L’art de toucher marks a compelling portrait of Evan Johnson through five works that thrive on the margins of what is heard and felt. Three pieces, collectively named “L’art de toucher le clavecin,” form the centerpiece, each inhabiting its own delicate territory for various combinations of piccolo, violin, and percussion. Drawing on François Couperin’s influential treatise, Johnson investigates the artistry of touch - not by evoking the harpsichord directly, but by plumbing the very materials and gestures of performance for traces of ornament, fragility, and transformation.
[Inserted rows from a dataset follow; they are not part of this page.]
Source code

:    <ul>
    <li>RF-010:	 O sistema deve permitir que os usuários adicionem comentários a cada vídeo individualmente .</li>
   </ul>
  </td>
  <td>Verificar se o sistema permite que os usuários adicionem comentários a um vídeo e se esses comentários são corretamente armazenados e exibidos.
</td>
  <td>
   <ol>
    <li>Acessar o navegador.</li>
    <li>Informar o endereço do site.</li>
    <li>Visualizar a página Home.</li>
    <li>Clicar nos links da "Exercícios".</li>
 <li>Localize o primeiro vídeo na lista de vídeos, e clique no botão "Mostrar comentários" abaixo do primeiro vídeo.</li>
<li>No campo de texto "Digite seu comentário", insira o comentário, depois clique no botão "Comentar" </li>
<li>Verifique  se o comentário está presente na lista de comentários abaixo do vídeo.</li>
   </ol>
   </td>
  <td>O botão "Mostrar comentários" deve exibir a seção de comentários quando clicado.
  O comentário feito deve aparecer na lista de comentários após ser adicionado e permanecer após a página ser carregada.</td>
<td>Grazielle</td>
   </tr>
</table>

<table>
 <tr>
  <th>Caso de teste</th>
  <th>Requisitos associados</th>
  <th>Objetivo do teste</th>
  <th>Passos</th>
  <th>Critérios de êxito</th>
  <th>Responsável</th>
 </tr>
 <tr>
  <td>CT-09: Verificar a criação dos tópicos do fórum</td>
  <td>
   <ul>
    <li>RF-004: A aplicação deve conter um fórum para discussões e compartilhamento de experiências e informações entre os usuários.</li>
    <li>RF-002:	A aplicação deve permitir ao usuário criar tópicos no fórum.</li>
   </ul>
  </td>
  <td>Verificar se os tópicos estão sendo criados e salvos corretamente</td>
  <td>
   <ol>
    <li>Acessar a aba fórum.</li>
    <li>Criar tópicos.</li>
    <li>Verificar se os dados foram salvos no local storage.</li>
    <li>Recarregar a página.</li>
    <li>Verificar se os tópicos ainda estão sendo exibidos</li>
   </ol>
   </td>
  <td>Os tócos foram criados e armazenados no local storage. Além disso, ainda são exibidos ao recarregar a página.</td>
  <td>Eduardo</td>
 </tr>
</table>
The genesis of the triptych began with Johnson’s collaboration with flutist Richard Craig and violinist Karin Hellqvist, but the process itself became a journey through revision and reimagining, culminating in three “concentric” works, each layering detail into new forms. Rather than presenting the series in a fixed order, Johnson invites performers and audiences to encounter each piece as a fresh perspective - each version folds familiar material into new sonic shapes, reflecting a creative philosophy where ornamentation is not embellishment but the heart of musical invention.
Elsewhere, “thaes ofereode, thisses swa maeg” for cello and voice and “Plan and section of the same reservoir” for trio extend these explorations into new contexts. Throughout, Johnson’s interest in the physical dimensions of sound is palpable: micro-gestures, “stuttering and stumbling” phrases at the piano, and barely-there resonance turn musical technique into an act of discovery. The musicians - among them Richard Craig, Susanne Peters, Sarah Saviet, Séverine Ballon, and Trio Accanto - demonstrate a vivid attention to the whispering edges of expressivity, creating a sound world that is at once private, encoded, and deeply engaging. What emerges is music as living inquiry. Each piece blurs the lines between act and artifact, presence and absence, surface detail and underlying structure. With L’art de toucher, Johnson invites listeners to linger in ambiguity, to attend to what is hidden and unspoken - and to find wonder in the mutations of touch, timbre, and musical thought.